Two hours before he was scheduled to do battle with a 1,900-pound bull named Blurred, Matt Dunsmore was searching for bliss.

A professional bull rider from Elk River, Minn., Duns­more was competing in the World’s Toughest Rodeo tour stop over the weekend at Xcel Energy Center in St. Paul. He found a quiet corner tucked underneath the stands, back near where the Zamboni usually is parked for hockey games. There, amid the solitude, he went through his yoga routine.

The yoga was a must, he explained later, because he had missed his Pilates class.

Hold on, pardner. Yoga? Pilates? Where were the cowboys who fill their cheeks with chaws of tobacco the size of baseballs and down whiskey shots as fast as the barkeeper can pour them?

Dunsmore laughed at the image.

“It’s a little different now,” he said of the Old West image that rodeos can’t seem to shake. “We take this seriously as a sport. We’re athletes. I don’t smoke, I watch what I eat, and I work out every day.”

The yoga is for stretching his muscles and helping him focus. The Pilates builds core strength and hones his balance. He also lifts weights to strengthen his grip on the bucking rope. That’s why, at 33, he’s still competing in a sport that is legendary for the beating it puts on competitors’ bodies.

“Sometimes I wish I’d taken up baseball,” joked Duns­more, who has been riding bulls since he was 13. “But I was no good at any other sports.”

It’s a tough way to make a living — and not just in terms of the physical bashing they take. Yes, they are professional athletes, but unlike, say, a reserve football player who gets paid just for suiting up, theirs is a win-or-go-bust situation.

In the St. Paul rodeo, 12 cowboys qualified to compete in each event — bull riding, bareback riding and saddleback riding. Of the dozen, only the top four won any money. The rest went home with nothing but bruises.

Add that they’re on the road as much as 11 months a year, and the inevitable question arises: Why do it?

“You either love it or you never want to try it,” said Scott Kojetin, a bull rider from Apple Valley who was hanging out behind the chutes after having missed the cut to compete.

“There are only so many spots” in the competition, he explained with a shrug.

Certainly feeling like winners were John and RaeAnn Aus of Granite Falls, Minn., the parents of Tanner Aus, one of the nation’s best bareback riders. The tour’s Minnesota stop is one of the few chances they get to see him compete. Or, for that matter, see him at all.

“There’s a break [in the tour] in mid-May, but beyond that, he’s on the road pretty much nonstop,” said John Aus, who was a rodeo cowboy. (He met RaeAnn at a rodeo.) “He’ll probably stay home Sunday to watch the Super Bowl, but then he’ll have to be on the road to Fort Worth,” the Texas city that’s the next stop on the tour.

Lonissa Jones, Aus’ girlfriend, had driven to the rodeo from her nursing job in Willmar.

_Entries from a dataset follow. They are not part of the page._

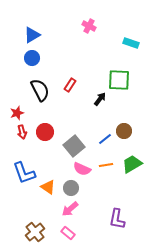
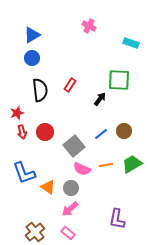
black semicircle: rotated 20 degrees clockwise
blue line: moved 4 px left, 5 px up
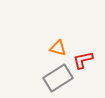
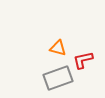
gray rectangle: rotated 12 degrees clockwise
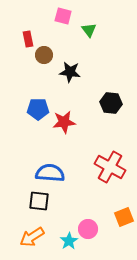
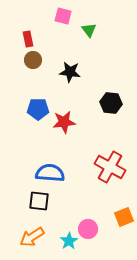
brown circle: moved 11 px left, 5 px down
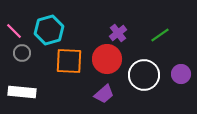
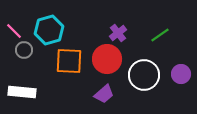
gray circle: moved 2 px right, 3 px up
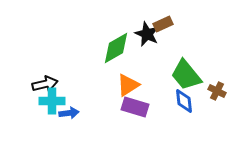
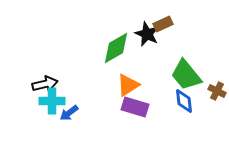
blue arrow: rotated 150 degrees clockwise
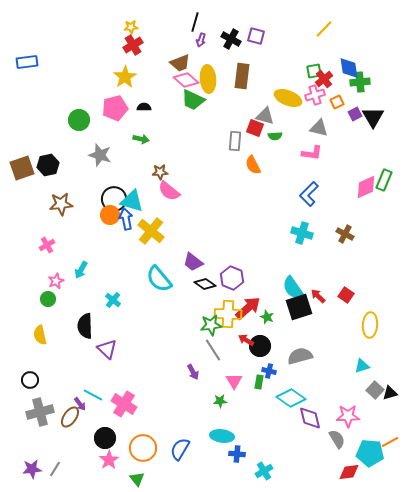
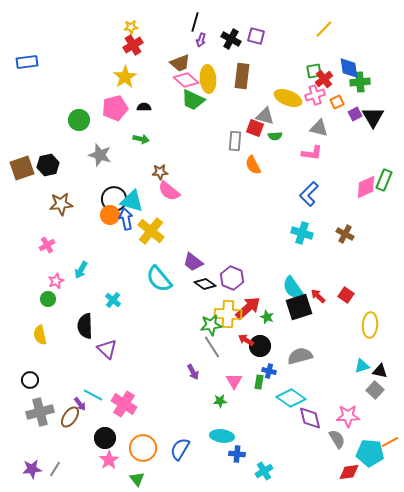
gray line at (213, 350): moved 1 px left, 3 px up
black triangle at (390, 393): moved 10 px left, 22 px up; rotated 28 degrees clockwise
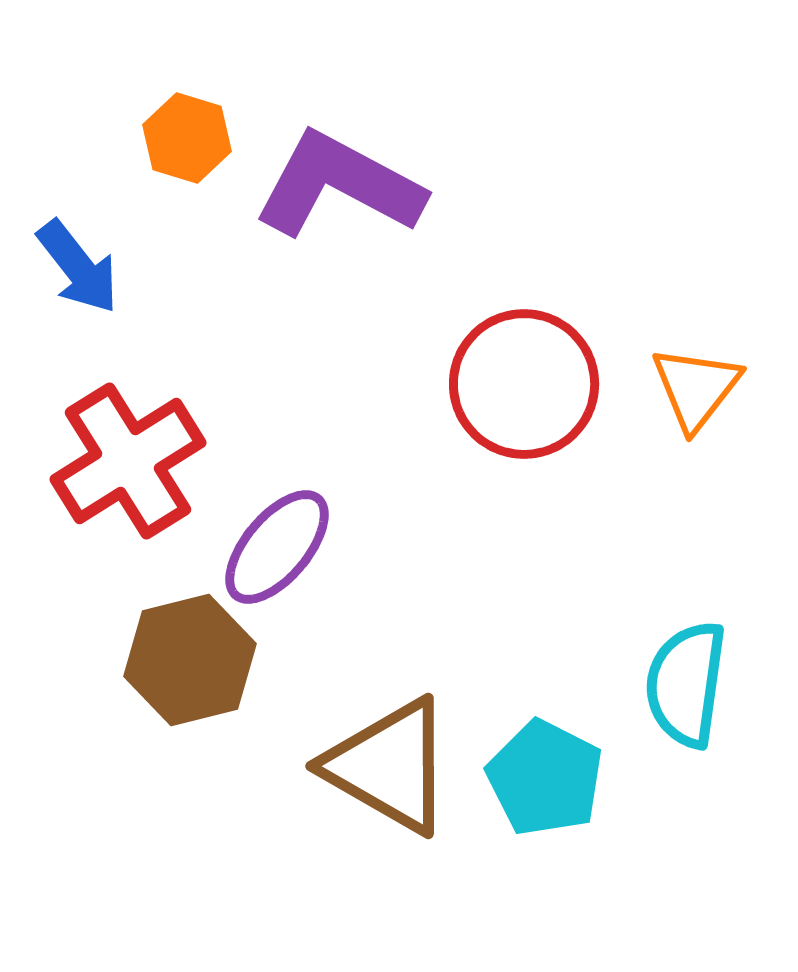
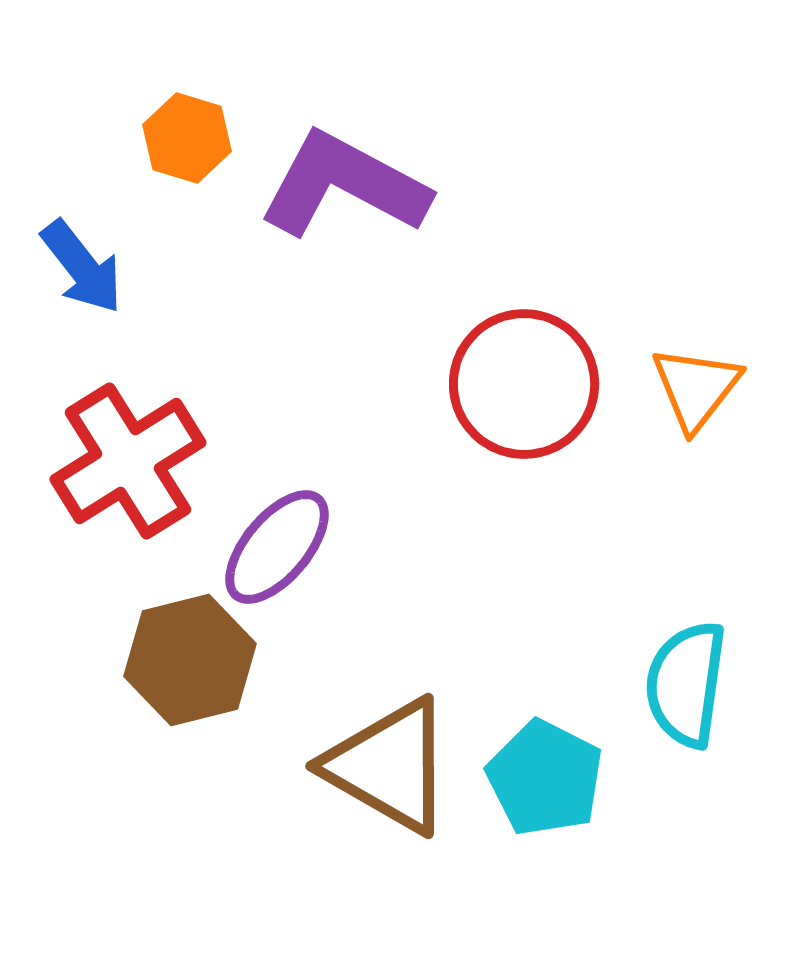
purple L-shape: moved 5 px right
blue arrow: moved 4 px right
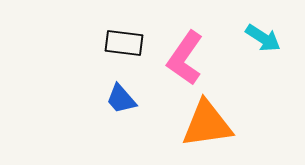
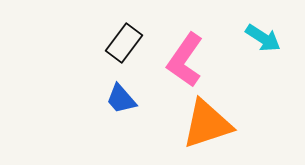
black rectangle: rotated 60 degrees counterclockwise
pink L-shape: moved 2 px down
orange triangle: rotated 10 degrees counterclockwise
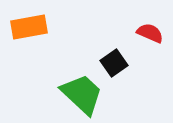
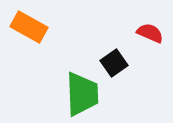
orange rectangle: rotated 39 degrees clockwise
green trapezoid: rotated 45 degrees clockwise
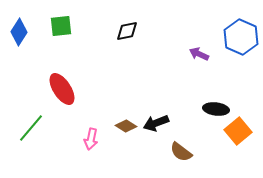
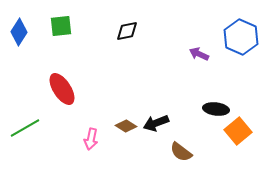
green line: moved 6 px left; rotated 20 degrees clockwise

“Sometimes he shows up once every couple of weeks; sometimes it’s once every month and a half,” she said. “He comes and goes. I never know when to expect him.”

Aus didn’t disappoint his parents or Jones. He won Friday’s bareback competition.

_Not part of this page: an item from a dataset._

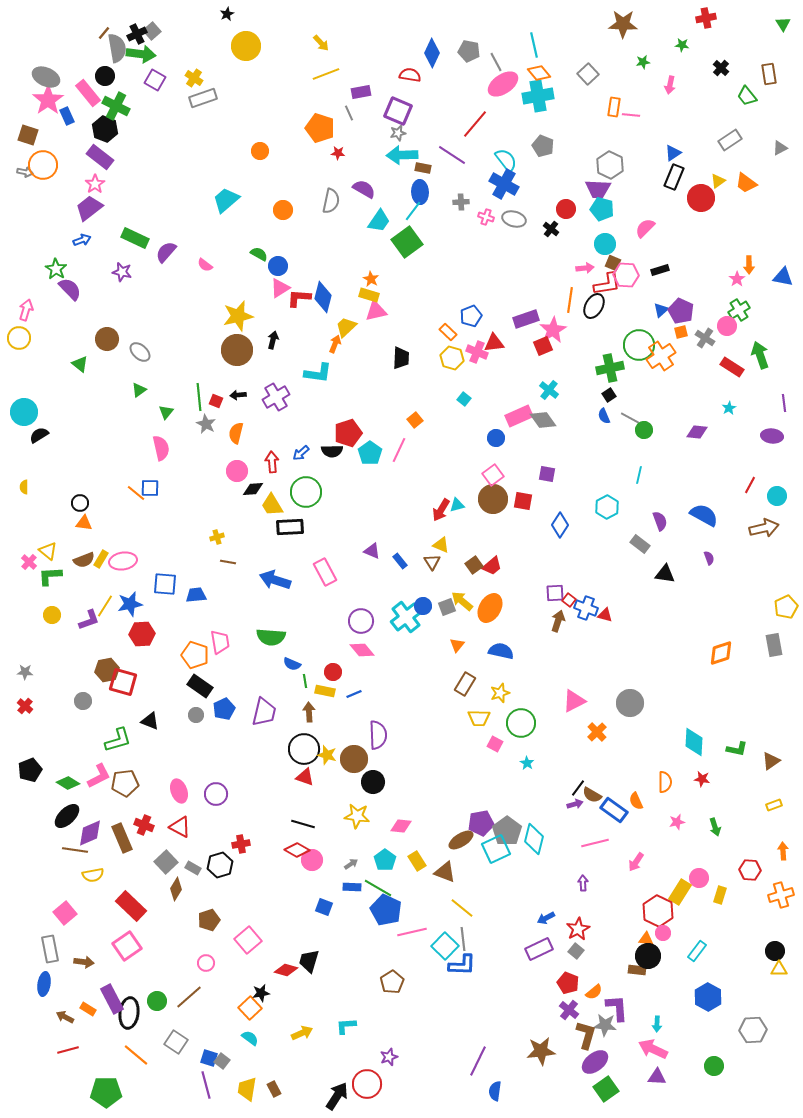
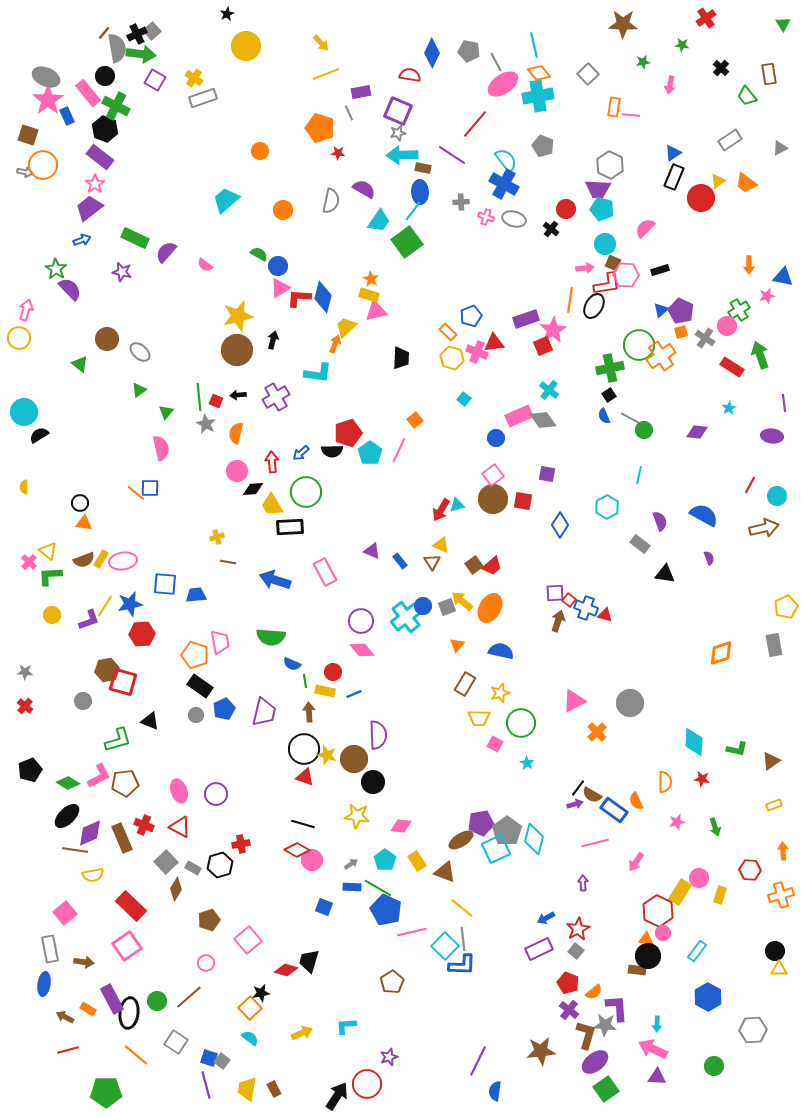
red cross at (706, 18): rotated 24 degrees counterclockwise
pink star at (737, 279): moved 30 px right, 17 px down; rotated 21 degrees clockwise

“I love being back in my home state. I love the atmosphere here,” he said while signing autographs after the rodeo. He added with a grin: “And it’s even better if we win.”

A cowboy fraternity

There’s a tight camaraderie among the cowboys, Aus said. To cut costs, they often travel together. And they help each other prepare, even though it could cost them prize money.

The bulls and bucking horses are provided by various companies that are located all across the country, which reduces the cost of shipping them to the events (the stock used in St. Paul came from Iowa) and lets trainers rotate the animals so they’re not overworked.

“A good bull costs $10,000,” Duns­more said. “People think we abuse them. Trust me; we don’t.”

The rotating stock means that the cowboys often are dealing with animals they haven’t seen before. And that is where the cowboy fraternity comes into play. For instance, Aus rode two horses during Friday’s rodeo.

“The first one I’d seen before,” he said. “The second one I didn’t know at all, but the other guys had seen him and told me about him. Yes, we’re competing with each other for the money, but we also help each other out.”

Dunsmore was employing a high-tech form of that help.

“There are websites where riders post information about the bulls,” he said. “Of course, you’re still dealing with an animal. So there are no guarantees” about how it’s going to behave.

It was a lesson he was reminded of the hard way Friday night. “The book” on Blurred was that 90 percent of the time, the bull’s first spin out of the gate is to the left. This night, however, it went to the right — and Dunsmore went flying, his night over in two seconds.

Would that make him consider a different line of work?

Never.

“I’ll go home and lick my wounds and come back tomorrow,” he vowed. “My philosophy is that if I’m not chasing something, I’m not living.”